Quel ennui! Quel vide! Mais la pègre et ses adjoints flaire l’affaire: ils construisent des temples (dorénavant appelés clubs) où des jeunes filles célèbrent des rites au démon Éros qui, déçu du train-train sexuel, remet du sacré dans les corps. Elles célèbrent, plus ou moins belles, plus ou moins malignes, plus ou moins sympathiques — toujours jeunes —, une liturgie où elles sont en même temps l’officiante et la victime devant des fidèles plus ou moins laids, plus ou moins cons, plus ou moins dégueulasses — toujours seuls.

 

Mais Mélissa n’est pas un démon et, si elle est un messager, elle s’identifie complètement au message: son corps. Ce corps qui n’est pas un objet qu’on montre ou qu’on vend car il est «elle»; ce corps qui est mortel et immortel et qui garde en soi le feu sacré délogé de l’acropole; ce corps qui a la dignité inscrite dans tous ses plis et qui n’est touché par aucune moralité de service; ce corps qui, à la caresse d’un «vieux dégueulasse», réagira comme il a appris à réagir; ce corps qui indique la mort, car de la mort il est si lointain; ce corps qui, depuis Ève, est connaissance et amour; ce corps...

 

Mélissa est fille d’une femme pauvre et non de la pauvreté. Mélissa connaît les expédients et non son père. Mélissa est seule, plus seule que les hommes seuls qui la regardent. Mais, surtout, Mélissa risque beaucoup, beaucoup plus que les hommes qui se réchauffent à sa chaleur. Certains de nos philosophes pourraient gloser: «où le risque est grand, là on peut trouver ce qui nous sauve» et peut être qu’ils ont raison. Mais qui est sauvé? Mélissa? Le mec perdu qui bave devant elle?

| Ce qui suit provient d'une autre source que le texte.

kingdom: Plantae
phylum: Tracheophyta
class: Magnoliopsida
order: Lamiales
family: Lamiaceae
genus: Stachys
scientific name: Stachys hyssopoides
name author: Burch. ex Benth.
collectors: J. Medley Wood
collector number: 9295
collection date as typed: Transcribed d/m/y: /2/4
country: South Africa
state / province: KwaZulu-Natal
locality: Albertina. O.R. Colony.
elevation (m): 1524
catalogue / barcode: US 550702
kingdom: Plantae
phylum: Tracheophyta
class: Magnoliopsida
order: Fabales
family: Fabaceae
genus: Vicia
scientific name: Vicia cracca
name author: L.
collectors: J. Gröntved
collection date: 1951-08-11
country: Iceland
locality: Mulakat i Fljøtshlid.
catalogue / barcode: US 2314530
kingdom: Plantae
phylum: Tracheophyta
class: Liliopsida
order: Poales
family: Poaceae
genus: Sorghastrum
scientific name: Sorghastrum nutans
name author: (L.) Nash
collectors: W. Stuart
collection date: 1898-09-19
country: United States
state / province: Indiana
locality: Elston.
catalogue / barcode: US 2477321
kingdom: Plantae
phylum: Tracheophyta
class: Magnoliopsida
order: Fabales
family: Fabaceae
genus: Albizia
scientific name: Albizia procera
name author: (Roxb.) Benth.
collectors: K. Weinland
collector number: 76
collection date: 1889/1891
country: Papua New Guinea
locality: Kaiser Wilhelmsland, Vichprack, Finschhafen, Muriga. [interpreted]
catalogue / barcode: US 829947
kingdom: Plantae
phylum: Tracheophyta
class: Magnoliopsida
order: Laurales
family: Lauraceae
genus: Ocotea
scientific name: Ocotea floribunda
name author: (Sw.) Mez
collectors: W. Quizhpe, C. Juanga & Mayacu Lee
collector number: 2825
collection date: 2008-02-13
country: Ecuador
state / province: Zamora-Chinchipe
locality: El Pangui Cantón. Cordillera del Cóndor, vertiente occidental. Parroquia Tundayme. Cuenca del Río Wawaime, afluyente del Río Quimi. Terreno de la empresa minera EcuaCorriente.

Ou, tout simplement, les intellectuels qui pinaillent sur risque et salut?

 

 

Et maintenant, voici en quelle fortune Éros se trouve placé, en tant qu’il est fils d’Expédient et de Pauvreté. En premier lieu il est toujours pauvre, et il s’en faut de beaucoup qu’il soit délicat et beau comme la plupart des gens se l’imagine; mais, bien plutôt, il est rude, malpropre [...] tout cela parce que, ayant la nature de sa mère, il fait ménage avec l’indigence! Mais, en revanche conformément à la nature de son père il guette, embusqué, les choses qui sont belles et celles qui sont bonnes [...] habile comme sorcier, comme inventeur de philtres magiques, comme sophiste.